WHAT THIS TASK INVOLVES:
Could you retype all of the data below exactly as given?

(Stored data entries)
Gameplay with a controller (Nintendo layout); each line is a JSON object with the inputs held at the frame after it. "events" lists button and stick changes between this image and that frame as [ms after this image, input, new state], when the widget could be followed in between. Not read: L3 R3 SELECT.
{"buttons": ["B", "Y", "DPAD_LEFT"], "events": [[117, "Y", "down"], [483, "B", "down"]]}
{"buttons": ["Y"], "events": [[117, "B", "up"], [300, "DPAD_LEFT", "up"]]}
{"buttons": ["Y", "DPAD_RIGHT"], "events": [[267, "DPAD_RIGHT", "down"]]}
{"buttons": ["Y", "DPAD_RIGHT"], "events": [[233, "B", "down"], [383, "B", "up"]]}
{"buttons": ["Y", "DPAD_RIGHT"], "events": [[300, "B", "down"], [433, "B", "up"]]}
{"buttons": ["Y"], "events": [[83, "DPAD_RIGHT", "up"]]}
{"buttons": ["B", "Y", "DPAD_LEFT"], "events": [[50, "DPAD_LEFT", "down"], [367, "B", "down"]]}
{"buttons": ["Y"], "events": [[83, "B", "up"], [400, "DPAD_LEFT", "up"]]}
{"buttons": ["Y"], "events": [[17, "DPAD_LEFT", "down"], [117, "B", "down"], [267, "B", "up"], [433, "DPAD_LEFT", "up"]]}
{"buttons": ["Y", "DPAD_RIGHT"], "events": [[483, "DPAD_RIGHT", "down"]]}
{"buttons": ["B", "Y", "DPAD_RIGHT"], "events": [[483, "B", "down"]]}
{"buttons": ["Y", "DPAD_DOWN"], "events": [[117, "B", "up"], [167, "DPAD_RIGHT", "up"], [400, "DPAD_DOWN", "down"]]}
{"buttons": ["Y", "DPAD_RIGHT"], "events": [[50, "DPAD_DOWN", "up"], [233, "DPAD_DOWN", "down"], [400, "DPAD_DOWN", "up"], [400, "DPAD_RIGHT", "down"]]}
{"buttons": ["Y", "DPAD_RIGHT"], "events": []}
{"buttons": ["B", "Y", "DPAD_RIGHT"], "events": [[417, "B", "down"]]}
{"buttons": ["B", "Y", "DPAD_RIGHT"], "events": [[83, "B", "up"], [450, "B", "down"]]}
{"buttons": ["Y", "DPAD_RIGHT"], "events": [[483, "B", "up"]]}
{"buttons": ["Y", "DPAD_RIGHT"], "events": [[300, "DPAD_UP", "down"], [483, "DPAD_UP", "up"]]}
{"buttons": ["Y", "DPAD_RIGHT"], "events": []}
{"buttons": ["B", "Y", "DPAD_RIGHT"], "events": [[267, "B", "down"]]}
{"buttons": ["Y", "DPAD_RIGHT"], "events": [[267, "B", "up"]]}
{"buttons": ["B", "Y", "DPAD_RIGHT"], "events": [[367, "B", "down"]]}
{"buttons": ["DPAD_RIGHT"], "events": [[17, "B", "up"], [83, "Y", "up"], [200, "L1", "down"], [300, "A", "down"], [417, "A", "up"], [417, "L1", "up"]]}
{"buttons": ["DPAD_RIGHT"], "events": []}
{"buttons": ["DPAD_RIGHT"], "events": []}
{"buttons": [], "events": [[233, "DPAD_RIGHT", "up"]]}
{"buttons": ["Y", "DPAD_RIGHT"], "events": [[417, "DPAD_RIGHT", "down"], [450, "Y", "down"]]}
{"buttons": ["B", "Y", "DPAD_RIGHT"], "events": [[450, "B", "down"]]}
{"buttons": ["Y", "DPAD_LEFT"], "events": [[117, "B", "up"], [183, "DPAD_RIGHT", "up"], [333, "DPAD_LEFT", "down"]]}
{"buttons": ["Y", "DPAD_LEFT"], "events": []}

RESPONSE AREA:
Gameplay with a controller (Nintendo layout); each line is a JSON object with the inputs held at the frame after it. "events" lists button and stick changes between this image and that frame as [ms after this image, input, new state], when the widget could be followed in between. Not read: L3 R3 SELECT.
{"buttons": ["B", "Y", "DPAD_LEFT"], "events": [[117, "Y", "down"], [483, "B", "down"]]}
{"buttons": ["Y"], "events": [[117, "B", "up"], [300, "DPAD_LEFT", "up"]]}
{"buttons": ["Y", "DPAD_RIGHT"], "events": [[267, "DPAD_RIGHT", "down"]]}
{"buttons": ["Y", "DPAD_RIGHT"], "events": [[233, "B", "down"], [383, "B", "up"]]}
{"buttons": ["Y", "DPAD_RIGHT"], "events": [[300, "B", "down"], [433, "B", "up"]]}
{"buttons": ["Y"], "events": [[83, "DPAD_RIGHT", "up"]]}
{"buttons": ["B", "Y", "DPAD_LEFT"], "events": [[50, "DPAD_LEFT", "down"], [367, "B", "down"]]}
{"buttons": ["Y"], "events": [[83, "B", "up"], [400, "DPAD_LEFT", "up"]]}
{"buttons": ["Y"], "events": [[17, "DPAD_LEFT", "down"], [117, "B", "down"], [267, "B", "up"], [433, "DPAD_LEFT", "up"]]}
{"buttons": ["Y", "DPAD_RIGHT"], "events": [[483, "DPAD_RIGHT", "down"]]}
{"buttons": ["B", "Y", "DPAD_RIGHT"], "events": [[483, "B", "down"]]}
{"buttons": ["Y", "DPAD_DOWN"], "events": [[117, "B", "up"], [167, "DPAD_RIGHT", "up"], [400, "DPAD_DOWN", "down"]]}
{"buttons": ["Y", "DPAD_RIGHT"], "events": [[50, "DPAD_DOWN", "up"], [233, "DPAD_DOWN", "down"], [400, "DPAD_DOWN", "up"], [400, "DPAD_RIGHT", "down"]]}
{"buttons": ["Y", "DPAD_RIGHT"], "events": []}
{"buttons": ["B", "Y", "DPAD_RIGHT"], "events": [[417, "B", "down"]]}
{"buttons": ["B", "Y", "DPAD_RIGHT"], "events": [[83, "B", "up"], [450, "B", "down"]]}
{"buttons": ["Y", "DPAD_RIGHT"], "events": [[483, "B", "up"]]}
{"buttons": ["Y", "DPAD_RIGHT"], "events": [[300, "DPAD_UP", "down"], [483, "DPAD_UP", "up"]]}
{"buttons": ["Y", "DPAD_RIGHT"], "events": []}
{"buttons": ["B", "Y", "DPAD_RIGHT"], "events": [[267, "B", "down"]]}
{"buttons": ["Y", "DPAD_RIGHT"], "events": [[267, "B", "up"]]}
{"buttons": ["B", "Y", "DPAD_RIGHT"], "events": [[367, "B", "down"]]}
{"buttons": ["DPAD_RIGHT"], "events": [[17, "B", "up"], [83, "Y", "up"], [200, "L1", "down"], [300, "A", "down"], [417, "A", "up"], [417, "L1", "up"]]}
{"buttons": ["DPAD_RIGHT"], "events": []}
{"buttons": ["DPAD_RIGHT"], "events": []}
{"buttons": [], "events": [[233, "DPAD_RIGHT", "up"]]}
{"buttons": ["Y", "DPAD_RIGHT"], "events": [[417, "DPAD_RIGHT", "down"], [450, "Y", "down"]]}
{"buttons": ["B", "Y", "DPAD_RIGHT"], "events": [[450, "B", "down"]]}
{"buttons": ["Y", "DPAD_LEFT"], "events": [[117, "B", "up"], [183, "DPAD_RIGHT", "up"], [333, "DPAD_LEFT", "down"]]}
{"buttons": ["Y", "DPAD_LEFT"], "events": []}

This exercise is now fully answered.